*** Quoted passage Section Begins ***

We review de novo an order granting or denying a special motion to strike under section 425.16. (Park, supra, 2 Cal.5th at p. 1067; Trinity Risk Management, supra, 59 Cal.App.5th at p. 1002.) "'[O]ur job is to review the trial court's ruling, not its reasoning.' [Citation.] We consider 'the pleadings, and supporting and opposing affidavits stating the facts upon which the liability or defense is based.' [Citation.] In considering the pleadings and declarations, we do not make credibility determinations or compare the weight of the evidence; instead, we accept the opposing party's evidence as true and evaluate the moving party's evidence only to determine if it has defeated the opposing party's evidence as a matter of law." (Trinity Risk Management, at pp. 1002-1003; see Park, at p. 1067.)

B. The Challenged Allegations Do Not Arise from Protected Petitioning Activity

1. Applicable Law

Section 425.16, subdivision (e), describes four types of communications or conduct that constitute acts in furtherance of a person's right of speech or petition, including "any written or oral statement or writing made before a legislative, executive, or judicial proceeding, or any other official proceeding authorized by law" and "any written or oral statement or writing made in connection with an issue under consideration or review by a legislative, executive, or judicial body, or any other official proceeding authorized by law." (§ 425.16, subd. (e)(1), (2); see Rand Resources, supra, 6 Cal.5th at p. 620; Trinity Risk Management, supra, 59 Cal.App.5th at p. 1003.) "'[J]ust as communications preparatory to or in anticipation of the bringing of an action or other official proceeding are within the protection of the litigation privilege,'" such "'statements are equally entitled to the benefits of section 425.16.'" (Briggs v. Eden Council for Hope & Opportunity (1999) 19 Cal.4th 1106, 1115; see Trinity Risk Management, supra, 59 Cal.App.5th at pp. 1004-1005; Bel Air Internet, LLC v. Morales (2018) 20 Cal.App.5th 924, 940 (Bel Air Internet).) But a "prelitigation communication is privileged only if it 'relates to litigation that is contemplated in good faith and under serious consideration.'" (Trinity Risk Management, at p. 1005; see Kettler v. Gould, supra, 22 Cal.App.5th at p. 608.)

*** Quoted passage Section Ends ***

### Job item
From the passage on special motions to strike, write out word for word the part that opens with "We review de" and closes with "at p. 1067.)".

*** Collected data Section Begins ***

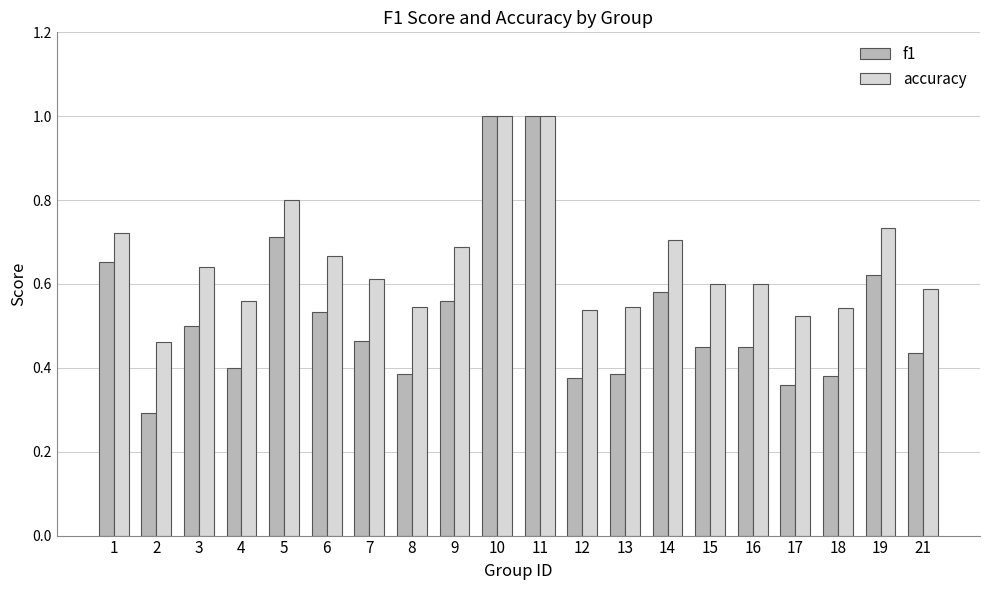

Which series has the largest range (max minus min)?

f1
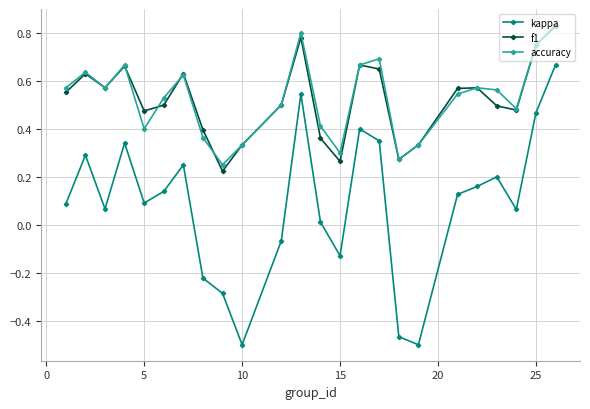

True or false: kappa and accuracy intersect in this chart.

False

*** Collected data Section Ends ***

### Expected output
We review de novo an order granting or denying a special motion to strike under section 425.16. (Park, supra, 2 Cal.5th at p. 1067; Trinity Risk Management, supra, 59 Cal.App.5th at p. 1002.) "'[O]ur job is to review the trial court's ruling, not its reasoning.' [Citation.] We consider 'the pleadings, and supporting and opposing affidavits stating the facts upon which the liability or defense is based.' [Citation.] In considering the pleadings and declarations, we do not make credibility determinations or compare the weight of the evidence; instead, we accept the opposing party's evidence as true and evaluate the moving party's evidence only to determine if it has defeated the opposing party's evidence as a matter of law." (Trinity Risk Management, at pp. 1002-1003; see Park, at p. 1067.)